Verweerder heeft niettemin tot ontslag van eiser besloten en daarmede gehandeld in strijd met de bij laatstgenoemde bestaande verwachtingen op basis van de gemaakte afspraken.
De rechtbank merkt vervolgens op dat die afspraken, zoals neergelegd in de brief van 4 juli 2000, voorzover die de besluitvorming van de gemeente betreffen de grenzen van verweerders bevoegdheid overschrijden; wel zijn zij binnen zijn invloedssfeer gelegen.
Met betrekking tot dat laatste is de rechtbank van oordeel dat verweerder op geen enkele wijze zijn invloed heeft aangewend om te bereiken dat de met eiser gemaakte afspraken werden nagekomen. Pas op 12 februari 2001, eiser is dan al ruim zeven maanden feitelijk teruggetreden als burgemeester, vindt er een gesprek plaats tussen verweerder en de waarnemend burgemeester van Middelburg, waarbij verweerder er mee volstaat aan te dringen op serieus overleg met eisers gemachtigde.
Met betrekking tot de overschrijding van zijn bevoegdheid is de rechtbank van oordeel dat ook dat verweerder valt te verwijten. Verweerder heeft in het kader van eisers ontslagprocedure voornoemde afspraken doen vastleggen die hij niet kan nakomen. Het is dan ook aan verweerder om in die situatie met een zodanige oplossing te komen dat de voor eiser ontstane nadelige gevolgen zoveel als mogelijk ongedaan worden gemaakt.
De mogelijkheid daartoe is naar het oordeel van de rechtbank neergelegd in artikel 46a, vijfde lid, Rpb, waarbij verweerder op grond van de aanwezigheid van een bijzonder geval ten laste van het Rijk aan eiser een uitkering boven het wachtgeld toe kan kennen.
De rechtbank is van oordeel dat onder de hiervoor weergegeven omstandigheden verweerder alleen dan tot ontslag had kunnen overgaan als dat gepaard ging met toepassing van artikel 46a, vijfde lid, Rpb.
Nu zulks niet is geschied moet worden gezegd dat verweerder niet in redelijkheid tot het in geding zijnde besluit heeft kunnen komen.
Het beroep van eiser is gegrond en het bestreden besluit moet worden vernietigd vanwege strijd met het bepaalde in artikel 3:4 van de Algemene wet bestuursrecht.

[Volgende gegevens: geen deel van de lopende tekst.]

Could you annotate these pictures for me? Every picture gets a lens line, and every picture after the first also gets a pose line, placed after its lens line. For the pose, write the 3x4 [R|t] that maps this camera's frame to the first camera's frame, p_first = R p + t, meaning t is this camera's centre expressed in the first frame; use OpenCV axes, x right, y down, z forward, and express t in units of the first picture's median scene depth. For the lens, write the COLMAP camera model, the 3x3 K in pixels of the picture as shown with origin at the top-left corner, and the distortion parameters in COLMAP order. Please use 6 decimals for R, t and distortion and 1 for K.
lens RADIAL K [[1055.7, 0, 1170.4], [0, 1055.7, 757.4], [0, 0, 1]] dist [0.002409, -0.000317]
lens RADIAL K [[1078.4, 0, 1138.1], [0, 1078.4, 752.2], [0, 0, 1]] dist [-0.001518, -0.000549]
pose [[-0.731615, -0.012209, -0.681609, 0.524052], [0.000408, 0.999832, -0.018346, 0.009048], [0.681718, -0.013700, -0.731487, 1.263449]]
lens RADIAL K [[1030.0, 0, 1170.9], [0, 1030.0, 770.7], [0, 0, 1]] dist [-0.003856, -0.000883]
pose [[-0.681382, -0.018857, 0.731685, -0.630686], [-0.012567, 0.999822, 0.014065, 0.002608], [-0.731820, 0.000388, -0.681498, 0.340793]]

In het voorgaande ziet de rechtbank aanleiding om verweerder te veroordelen in de proces-kosten van eiser tot een bedrag van € 966,-, uitgaande van een als zwaar aan te duiden gewicht van de zaak en van twee proceshandelingen.
De Rechtbank te Middelburg,
verklaart het beroep gegrond;
vernietigt het bestreden besluit;
bepaalt dat de Staat der Nederlanden aan eiser het door hem betaalde griffierecht ten bedrage van € 102,10 (honderdtwee euro en tien eurocent) vergoedt;
veroordeelt verweerder in de kosten van deze procedure, aan de zijde van eiser begroot op
€ 966,- (negenhonderdzesenzestig euro), te betalen door de Staat der Nederlanden aan eiser.
Aldus gewezen en in het openbaar uitgesproken op
door mr. T. Damsteegt als voorzitter en mr. G.J.A. van Unnik en mr.drs. E.J. Govaers als leden, in tegenwoordigheid van mr. J.M. Bins-Scheffer als griffier.